Tal y como explica en declaraciones a Metrópoli el sargento Iván Nogales, los policías han detectado tres formas diferentes de trucaje los últimos meses: a través de un mando a distancia, mediante el teléfono móvil y una aplicación descargable y con el uso de los botones del propio vehículo.

Agentes de la Policía Local de Santa Coloma controlan la circulación de VMP en el río Besòs AJUNTAMENT SANTA COLOMA

MANDO Y BOTONES

Nogales, en conversación con este medio, lo ejemplifica: este martes, 19 de diciembre, agentes del cuerpo local interceptaron un patinete eléctrico trucado. En este caso, el conductor llevaba encima un mando, parecido a los de las puertas de los parkings, con dos botones: si presionaba el A, la potencia del vehículo se veía alterada. En cambio, el B la reducía a los 25 kilómetros por hora permitidos legalmente. "Es la primera vez que lo vemos", reconoce el sargento, aunque sabe que no será la última.

Se trata de un "truco" cada vez más habitual que a simple vista no permite identificar el trucaje del patinete eléctrico. Según Nogales, hay otros dos métodos que el cuerpo local ha logrado identificar.

UNA 'APP' TELEFÓNICA

Si se quiere ser todavía más discreto, existe una aplicación descargable en cualquier teléfono móvil que, vía Bluetooth, permite sincronizarse con el software del VMP. Así, es posible controlar la potencia del patinete a través del dispositivo.

"Cuando los paramos, no dejamos que toquen ni el móvil ni el patinete para evitar que puedan manipularlo", explica Nogales, que busca garantizar la seguridad vial y evitar el incremento de la delincuencia.

CONTROL DEL PATINETE

El trucaje de los vehículos de movilidad personal también es efectivo mediante los botones del mismo patinete. "Hay combinaciones determinadas que si las introducen, le aumentan la velocidad", dice el sargento.

Unas "trampas" que juegan en contra de la policía, ya no solo por la inseguridad que la potencia manipulada de los patinetes provoca en los viandantes, sino por el uso delictivo que se les da: "Pueden meterse por aceras, adelantar coches por carretera... Tienen muchas vías de escape", reconoce Nogales.

85 PATINETES INTERVENIDOS

Los patinetes eléctricos intervenidos llenan el depósito municipal de Santa Coloma.

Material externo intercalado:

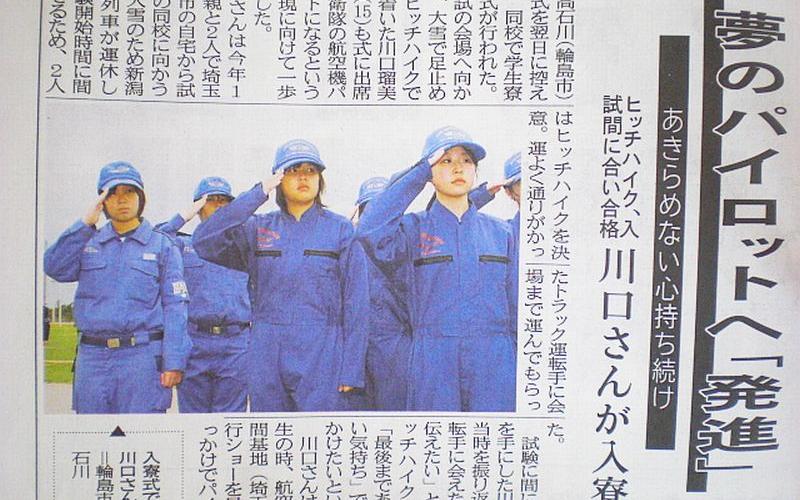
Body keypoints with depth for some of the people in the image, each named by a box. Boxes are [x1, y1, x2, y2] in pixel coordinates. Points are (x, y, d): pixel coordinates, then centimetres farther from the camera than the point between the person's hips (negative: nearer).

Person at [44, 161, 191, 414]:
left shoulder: (162, 246, 5)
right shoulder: (88, 242, 14)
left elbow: (174, 307, -1)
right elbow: (54, 267, -5)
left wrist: (173, 362, -8)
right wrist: (85, 224, -9)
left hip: (143, 356, -3)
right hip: (92, 356, 3)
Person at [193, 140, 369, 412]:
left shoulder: (341, 229, 2)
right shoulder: (258, 228, 8)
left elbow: (356, 302, -1)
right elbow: (204, 242, -9)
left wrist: (351, 370, -6)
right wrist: (257, 194, -11)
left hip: (322, 353, -2)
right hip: (267, 355, 3)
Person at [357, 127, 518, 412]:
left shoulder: (500, 232, 11)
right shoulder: (414, 228, 3)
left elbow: (515, 306, 12)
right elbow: (370, 231, -20)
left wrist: (520, 367, 7)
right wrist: (418, 175, -11)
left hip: (496, 363, 3)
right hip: (433, 364, -2)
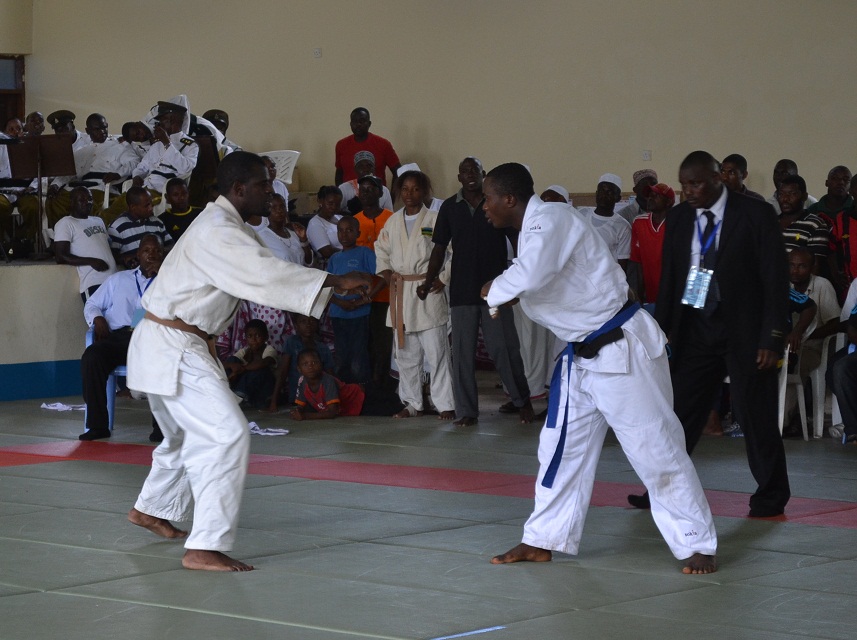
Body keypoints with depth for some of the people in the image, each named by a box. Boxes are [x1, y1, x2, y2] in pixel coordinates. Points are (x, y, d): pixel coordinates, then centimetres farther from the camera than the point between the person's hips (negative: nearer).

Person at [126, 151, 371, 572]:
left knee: (185, 434, 27)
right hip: (172, 347, -11)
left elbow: (264, 274, 13)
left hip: (175, 346, 11)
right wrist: (337, 281, -28)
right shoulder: (217, 233, -21)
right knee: (226, 435, -17)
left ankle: (152, 509, 49)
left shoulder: (230, 228, 13)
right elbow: (267, 276, -29)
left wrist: (336, 295, 4)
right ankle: (205, 548, -17)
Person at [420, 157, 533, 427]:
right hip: (461, 291, 2)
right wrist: (428, 282, -4)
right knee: (462, 352, 3)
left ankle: (522, 400, 17)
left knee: (503, 348, -1)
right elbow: (440, 248, 8)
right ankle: (466, 411, 9)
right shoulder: (450, 208, 6)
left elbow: (518, 242, 1)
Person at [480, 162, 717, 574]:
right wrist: (507, 294, 3)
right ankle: (543, 541, 22)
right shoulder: (534, 228, 10)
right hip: (583, 355, 10)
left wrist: (495, 290, -18)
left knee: (657, 449, -4)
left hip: (624, 350, -10)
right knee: (561, 447, 12)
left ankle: (697, 546, 4)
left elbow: (530, 275, -37)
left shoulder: (551, 219, -20)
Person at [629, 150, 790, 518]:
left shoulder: (755, 215, -9)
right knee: (680, 409, 4)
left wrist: (772, 339, -14)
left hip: (744, 332, -4)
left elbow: (776, 279, -9)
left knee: (755, 414, 1)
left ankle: (771, 497, 14)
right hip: (695, 329, 5)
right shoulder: (679, 218, 5)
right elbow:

Según la Policía Local, los agentes han intervenido durante todo el año 85 VMP de los cuales 80 estaban trucados.

Patinetes eléctricos amontonados en el depósito municipal de Santa Coloma AJUNTAMENT SANTA COLOMA

La multa por manipular un VMP y circular con él asciende a los 500 euros, además de su inmovilización, y recuperarlo no es tarea sencilla: "Los propietarios tienen que acreditar que ha sido restablecido tras llevarlo al taller pertinente", explica Nogales.